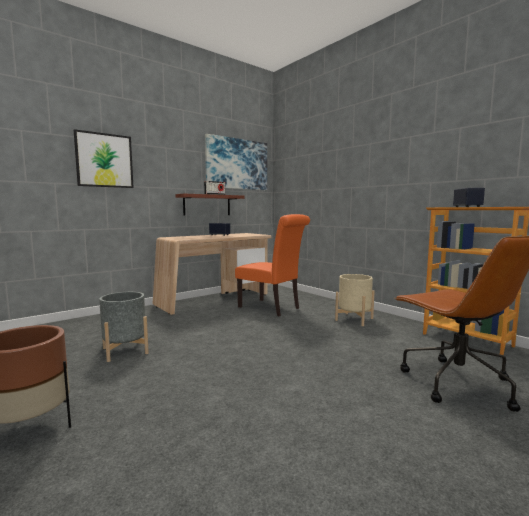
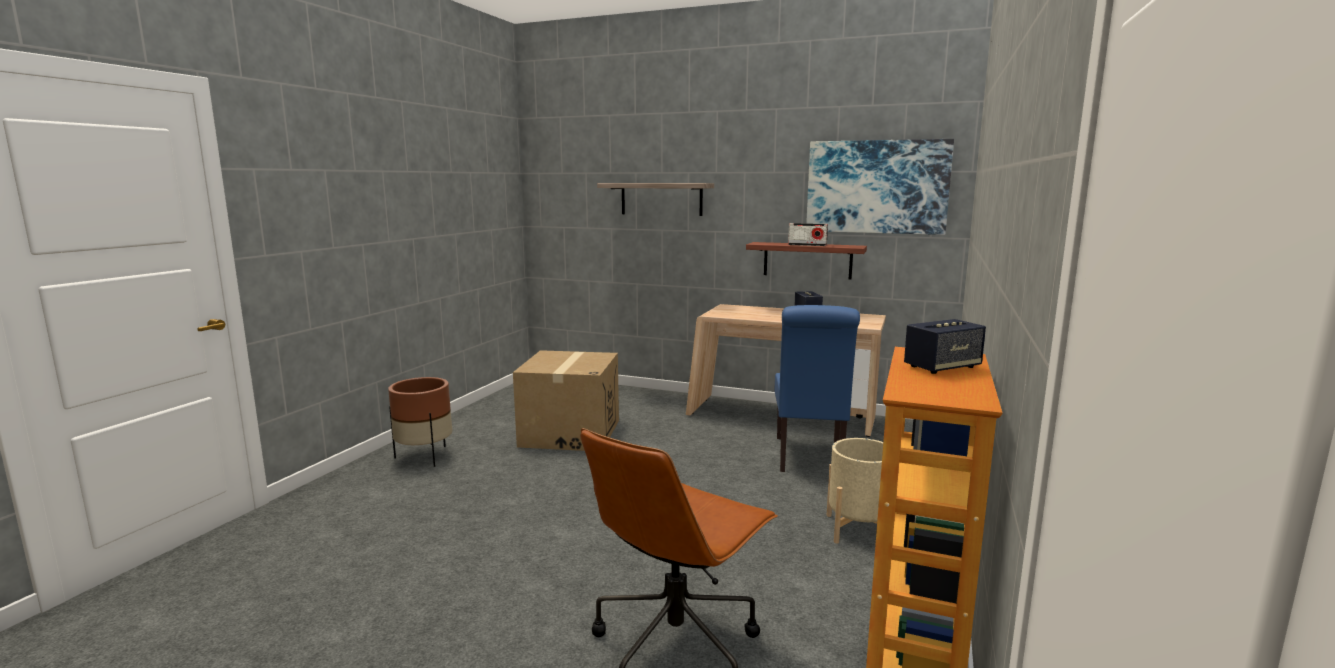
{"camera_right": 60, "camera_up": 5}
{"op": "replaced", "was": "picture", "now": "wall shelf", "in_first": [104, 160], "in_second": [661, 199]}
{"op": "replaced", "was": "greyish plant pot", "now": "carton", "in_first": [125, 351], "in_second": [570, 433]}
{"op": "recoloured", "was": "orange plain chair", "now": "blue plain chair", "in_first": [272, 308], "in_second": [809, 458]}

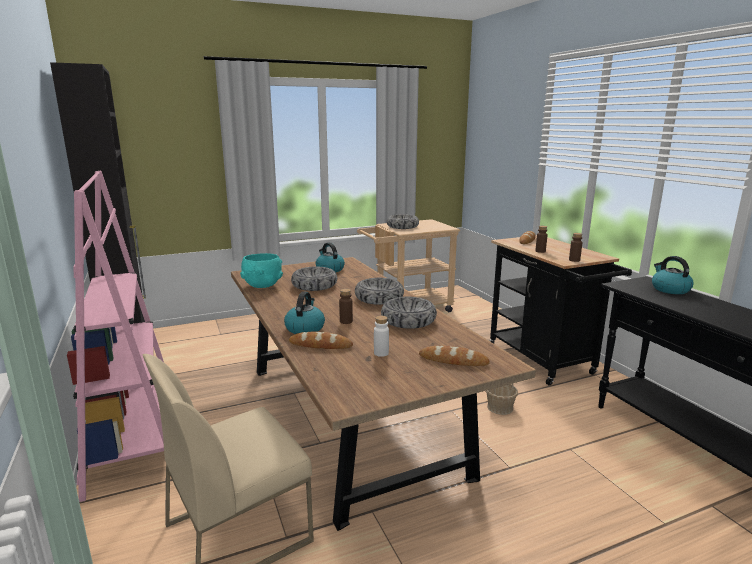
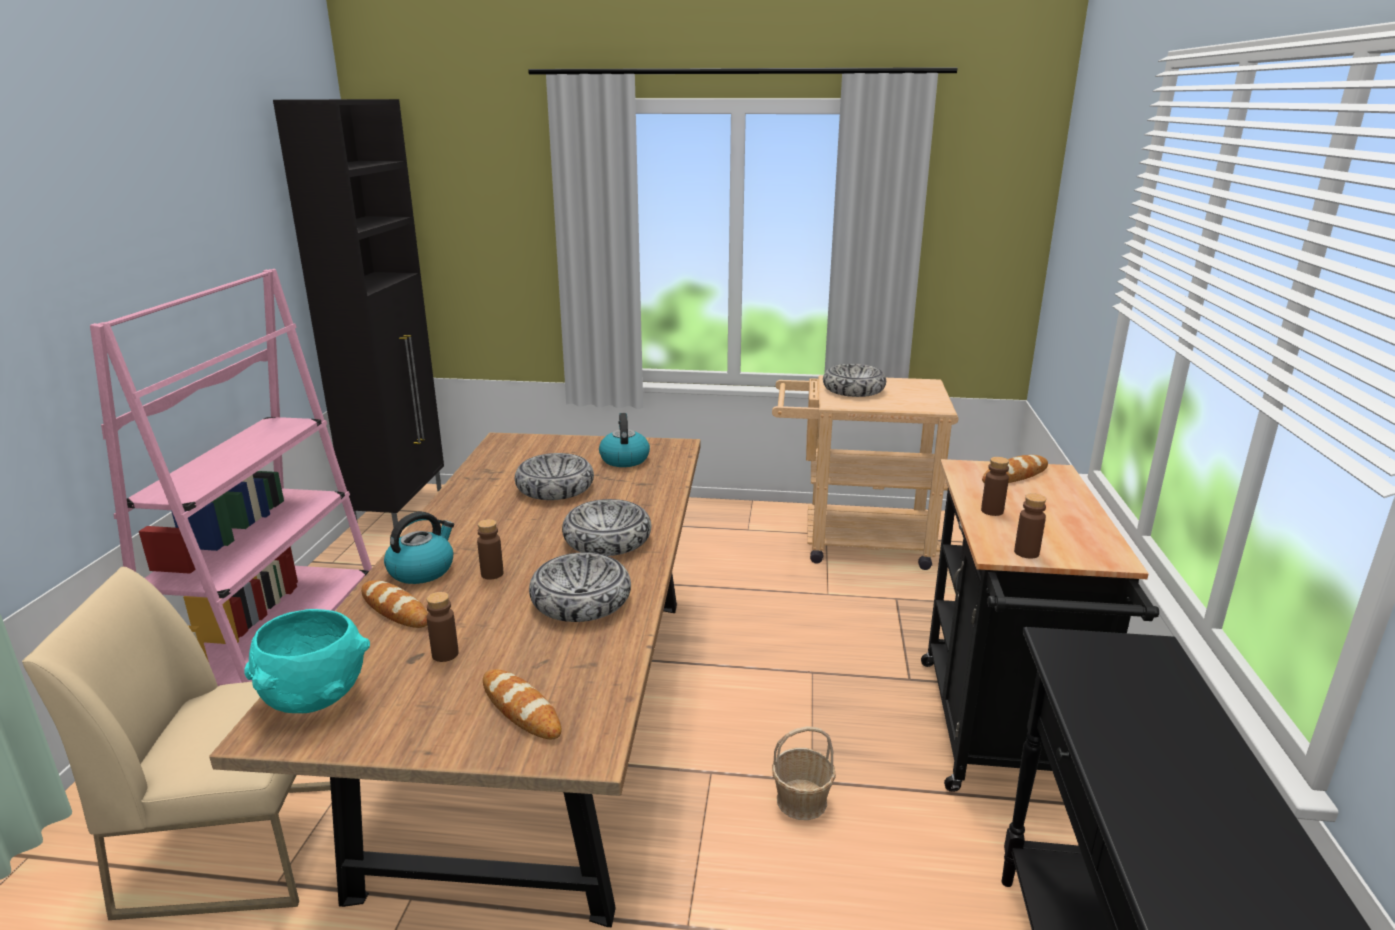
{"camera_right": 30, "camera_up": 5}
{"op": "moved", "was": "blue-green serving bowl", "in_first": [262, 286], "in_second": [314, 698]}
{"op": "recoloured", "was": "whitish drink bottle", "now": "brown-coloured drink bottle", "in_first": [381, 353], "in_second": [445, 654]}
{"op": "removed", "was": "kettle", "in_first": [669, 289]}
================================
§ **WORK REQUIRED**:
Although the records above contain pictures, output every line exactly and leave the pictures out.

§ **SOLUTION FOR THIS TASK**:
{"camera_right": 60, "camera_up": 5}
{"op": "replaced", "was": "picture", "now": "wall shelf", "in_first": [104, 160], "in_second": [661, 199]}
{"op": "replaced", "was": "greyish plant pot", "now": "carton", "in_first": [125, 351], "in_second": [570, 433]}
{"op": "recoloured", "was": "orange plain chair", "now": "blue plain chair", "in_first": [272, 308], "in_second": [809, 458]}

{"camera_right": 30, "camera_up": 5}
{"op": "moved", "was": "blue-green serving bowl", "in_first": [262, 286], "in_second": [314, 698]}
{"op": "recoloured", "was": "whitish drink bottle", "now": "brown-coloured drink bottle", "in_first": [381, 353], "in_second": [445, 654]}
{"op": "removed", "was": "kettle", "in_first": [669, 289]}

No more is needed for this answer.